工場の安全対策はトレードオフの思考ではいけない

昨日の記事で、工場の安全対策・災害対策は、かなり低い確率であっても、大きなケガになりうる作業はさせてはならない理由を説明した。
1回1回、1日1日の作業では災害は起こらなくても、それが工場全体でかつ10年単位で見れば、大きな災害につながる可能性が高くなってしまうのだ。
 
そんなことを書きながら、過去のとある災害対策の話の思い出した。
 
工場のパトロールの最中、あるクレーン作業が見ていてちょっと危ないのではないかと思い、管理者にそのことについて聞いてみた。
そのときの説明は、前に行っていた標準的な作業をしていたところ、製品を載せた台が折れそうになったことがあり、それでは危ないので今のやり方になったということだった。
 
仮にここでは、前に行っていた作業方法をA、そのときにやっていた作業方法をBとする。
作業方法Aは標準的な方法ではあるが、ある特殊な製品を運ぶ際には問題があり危険であったので、これまた危険性は残るが、そのリスクが低いBを選択したというのである。
 
当時、その話を聞いて、私はやむを得ないかと思った。
AとBの方法は、トレードオフというか、Aを選択すればリスクがあり、Bを選択してもリスクがある。では、どちらのほうがリスクが低いかということで、Bを選択したと。
工場に限らず、経営においてはさまざまなトレードオフが存在し、そのトレードオフを冷静に分析して選択していくことが大事だ、と思っていたので私は納得した。
 
しかし、今であれば、この判断というか黙認は問題であるとわかる。
 
仮に、Aの方法で事故が起こる確率を0.1%、Bの方法で事故が起こる確率を0.01%とする。

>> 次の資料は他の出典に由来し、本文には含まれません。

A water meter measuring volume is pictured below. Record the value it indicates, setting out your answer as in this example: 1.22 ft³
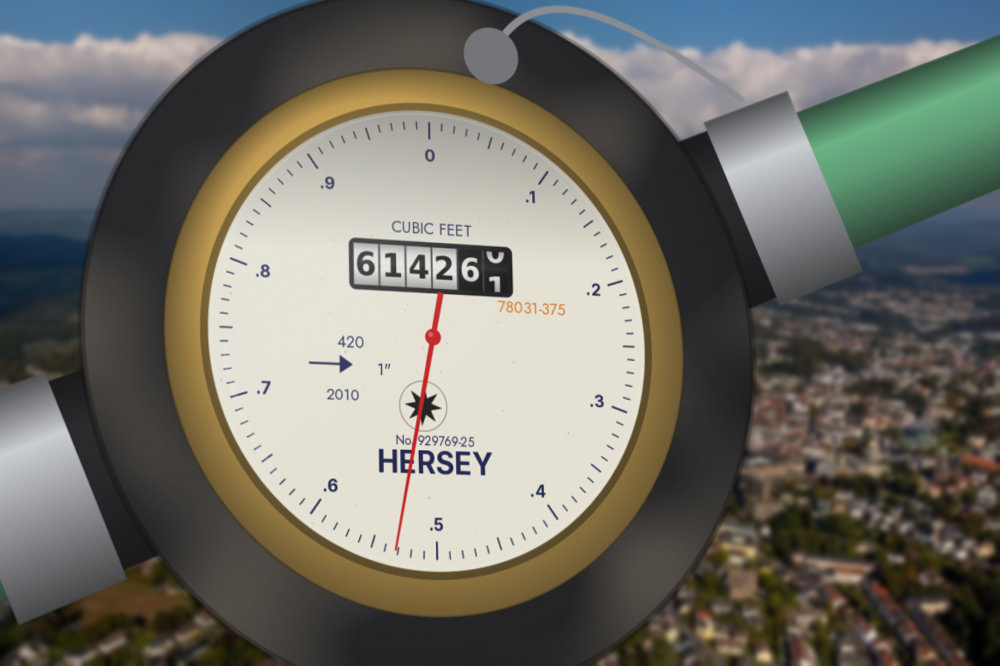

作業方法Aから作業方法Bに変えることによって、事故が起こる確率を1桁減少させることができている。
もう少し具体的に見てみると、Aであれば1,000回1回だった事故確率が、Bであれば10,000回に1回なった。
仮に1日1回この作業をするとして、1年250日稼働とすると、Aであれば4年に1回事故が起こってもおかしくなかったのが、Bであれば40年に1回になっている。
悪くないように思える。
 
しかしである。それだとしても40年に1回事故は起こるのである。
昨日の記事でも書いたが、このくらいの事故確率の作業が4つあったら、10年に1回大きなケガにつながる事故が起こってしまうである。
 
暫定的にAの作業方法を止めて、Bの作業方法に変えるということであれば許容されると思うが、恒久的にBの作業方法を認めてはならないのである。
 
工場のような大きな事故につながるような可能性のある所において、安全対策は相対的にどちらのほうがマシかということで判断をしてはいけない。
あくまでも絶対的な尺度で、仮に何か問題が起きても、大きな事故が起こる可能性はほぼゼロと言えるくらいまでの対策を行わなければならない。
 
上述の作業方法AとBの例で言えば、この2つでどちらがいいかを判断するのではなく、間違っても大きな事故にはつながらないであろう、作業方法Cを新たに考えないといけないのである。
 
とかく経営判断する際は、限られたリソースの中で素早い判断をしなければならないということで、思いつく選択肢の中でどれがベターかという視点で意思決定をしがちである。
それ自体は悪いことではないのだが、こと安全対策においてはその思考法ではダメで、あくまでもゼロを目指さなくてはならないということを、今回のパトロールで思い知らされた次第である。
 
ということで、安全第一の意味を問い直すことができた、という話でした。